A graduate of Chinese University and holder of a master of business administration degree from the Hong Kong University of Science and Technology, Chow’s work at Alibaba involved financial control and planning.

“I helped write and review the annual reports and made sure the balance sheets were balanced,” she said.

Chow most recently served as senior director of international finance at Alibaba.

While she liked her role at Alibaba, Chow said she wanted to do something different after 20 years as an accountant.

When plans for the entrepreneurs fund were being drawn up, she made her move.

Chow said she explained to Tsai, who had been Alibaba’s long-time chief financial officer, that she was a native Hongkonger who wanted to give back to her community through this opportunity to further cultivate the city’s entrepreneurial spirit.

Tsai confirmed their discussion, acknowledging Chow’s commitment to be part of the initiative.

He said Chow “expressed how passionate she was” about the fund, and that she had the vital experience and know-how to lead the programme.

To assist Chow in her current role, Shanghai-based venture capital firm Gobi Partners was appointed as the fund’s first investment manager.

In May, Chow announced the three Hong Kong start-ups selected as the first recipients under the fund –– transport and logistics app operator GoGoVan, do-it-yourself e-commerce platform provider Shopline and Yeechoo, which runs an online designer apparel rental operation.

Chow said about 30 per cent of the more than 200 initial applicants to the fund were e-commerce start-ups.

Two to three more start-ups are “in the pipeline” as the next batch of investment recipients under the fund, according to Chow.

“I can’t promise that this will be the trend going forward,” she said, of announcing a round of investments every few months.

“What we’re trying to do is groom those we think may have potential.

“So it very much depends on how many good companies we come across and the due diligence process.

“We want to get to know these entrepreneurs, see how good their ideas are, go through the details and see how quickly we can close a deal. It’s hard to tell.”

Chow pointed out that HK$1 billion might be a lot of money, “but it’s not a lot for a venture capitalist”.

The fund, however small, may provide some bright spot in the present investment climate.

A report published this month by KPMG and CB Insights said venture capital investment and deal activity in Asia dropped sharply for the third straight quarter in the three months to June, “highlighting concerns regarding global uncertainties, the slowing of the Chinese economy and depreciation of the yuan”.

The report showed that seed or angel deals, which provide the initial capital used to start a business, held relatively steady in the first six months of this year, while most other stages like Series A fell. A Series A funding round marks a company’s first significant round of venture capital financing. “Median early-stage deal size to Asian VC-backed companies remains at or above US$2 million across the past five quarters,” the report said.
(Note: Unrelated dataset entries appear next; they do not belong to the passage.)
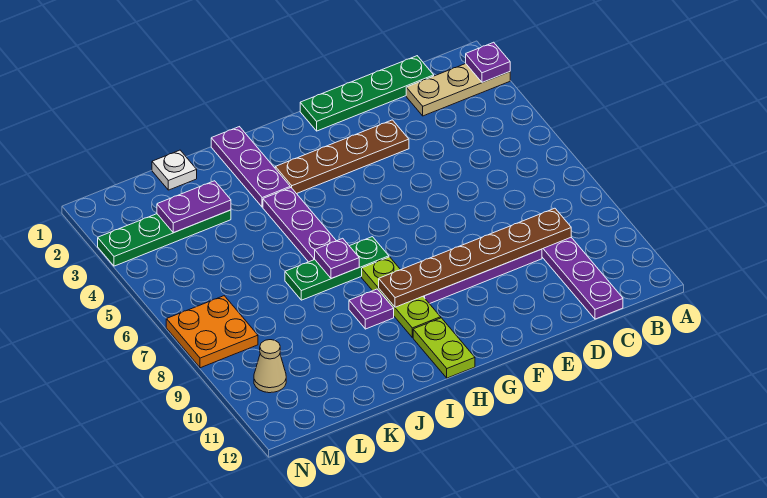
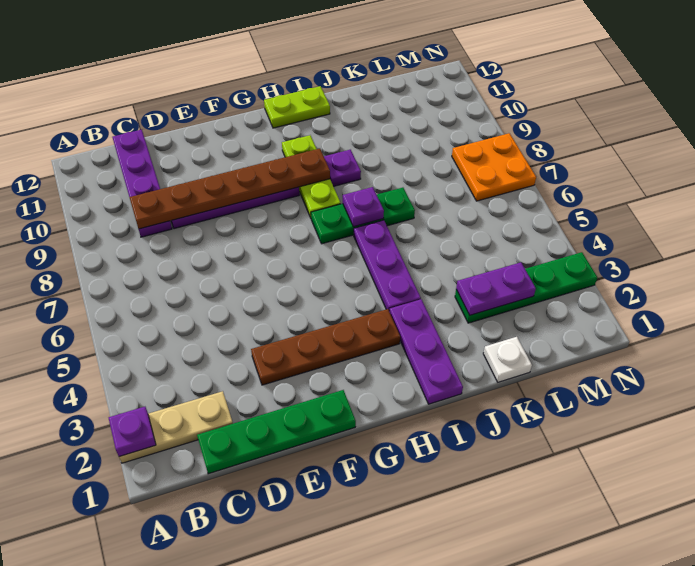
lime 1x2 plate [413,318,475,378] -> lime 1x2 plate turned to [264,86,330,128]
tan 1x1 cone [254,340,286,393] -> none

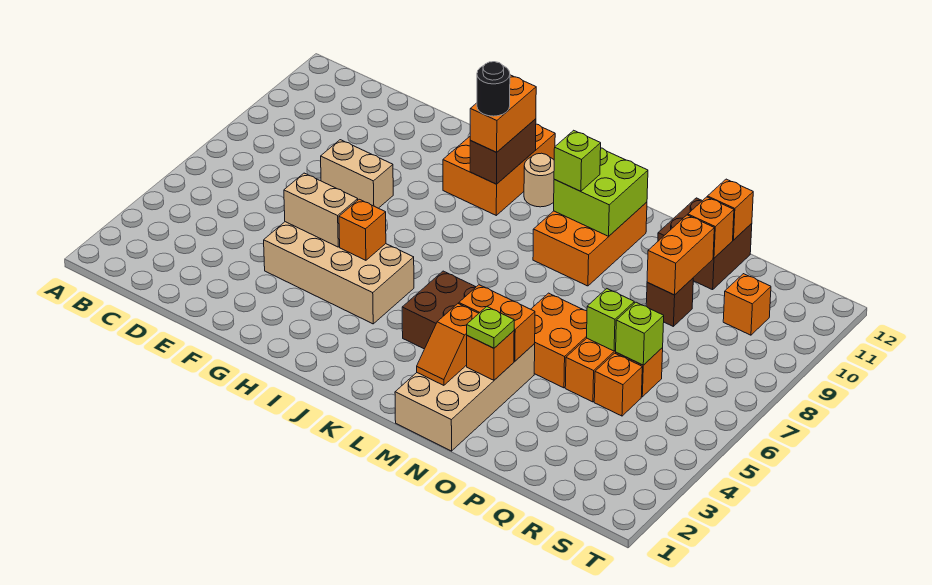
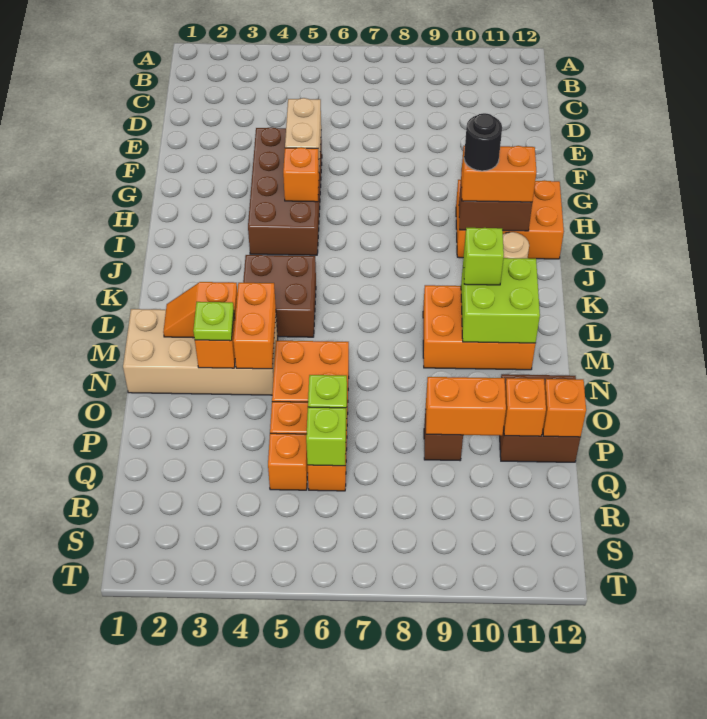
tan 1x2 brick [321,140,393,208] -> none
tan 2x4 brick [264,222,414,324] -> brown 2x4 brick [248,127,322,255]
orange 1x1 brick [723,274,771,335] -> none

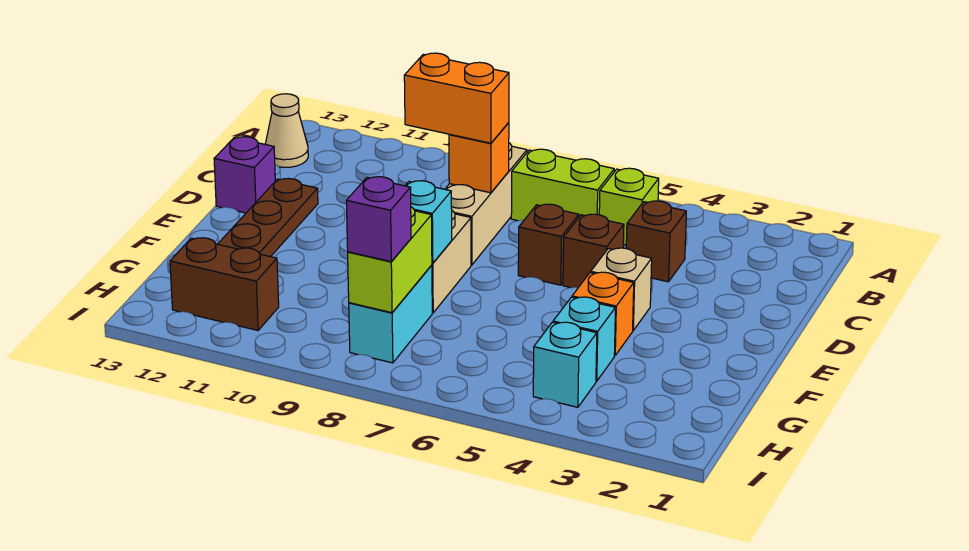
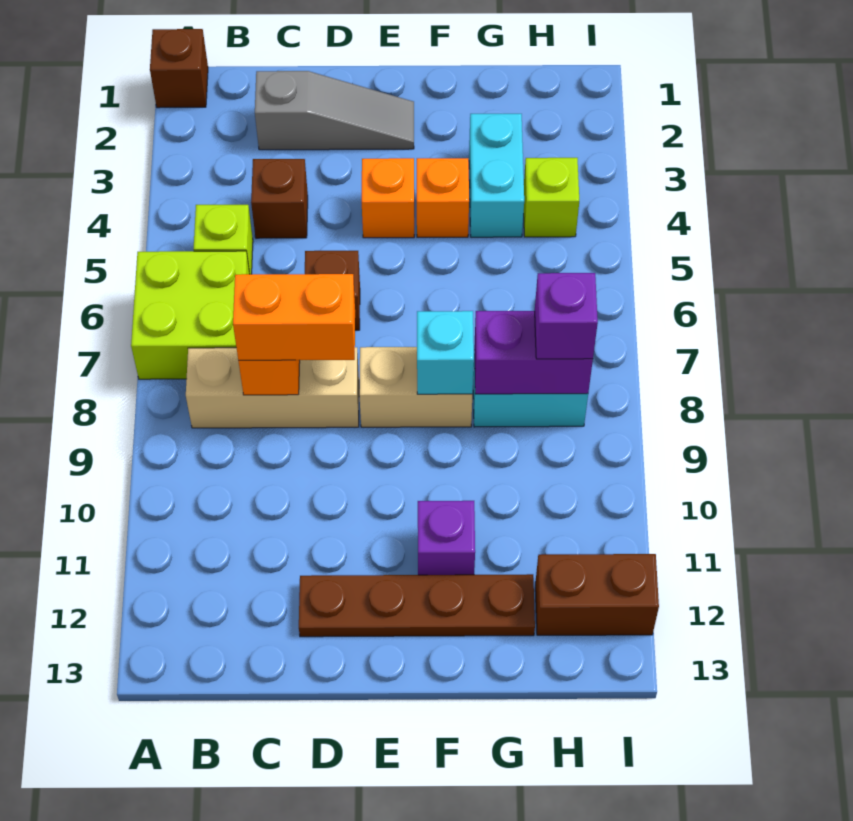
lime 1x2 brick [511,149,614,221] -> lime 2x2 brick [131,251,249,379]
tan 1x1 cone [265,94,308,167] -> none
none -> grey 1x3 slope [255,71,414,150]
orange 1x2 brick [404,53,509,143] -> orange 1x2 brick turned to [233,274,355,360]
brown 1x1 brick [563,214,624,288] -> brown 1x1 brick moved to [150,29,208,108]
purple 1x1 brick [214,137,275,213] -> purple 1x1 brick moved to [418,501,475,575]
tan 1x1 brick [591,248,652,330] -> orange 1x1 brick [362,158,414,238]
cyan 1x1 brick [553,297,615,381] -> cyan 1x2 brick [469,114,524,237]
lime 1x2 brick [348,207,432,313] -> purple 1x2 brick [474,311,593,394]
cyan 1x1 brick [533,322,597,407] -> lime 1x1 brick [524,158,579,237]
brown 1x2 brick [170,238,279,330] -> brown 1x2 brick turned to [535,554,659,635]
Chow said the fund had not set any targeted amount of investments, and that its recent recipients took “a small portion”.

“Eventually, we would like to see some of our investments become successful,” she said. “Successful in the sense that even if a company does not have a big [initial public offering], it manages to get a follow-up round of funding from other investors. That would also show the company is doing well.

“We don’t expect to make a 1,000 per cent return on our investment, just a meaningful return that we can plough back to the fund and into other start-ups.”

Tony Wong, the chief executive of Shopline, has said that the Alibaba fund was helping close a gap in the market. “There aren’t that many funds targeted for Hong Kong,” Wong said.

Chow said there was plenty more work to do, noting that her team started running workshops for start-ups to learn about crafting their business plans.

She also encouraged the participation of entrepreneurs young and old. Those applicants who missed the cut this year could also try again with better ideas and sound business proposals.

Asked if she would encourage her two children, aged 10 and 13 years, to pursue the life of an entrepreneur, Chow said, “I would tell them that there are more things they can explore today and they should be ready to embrace the new things ahead”.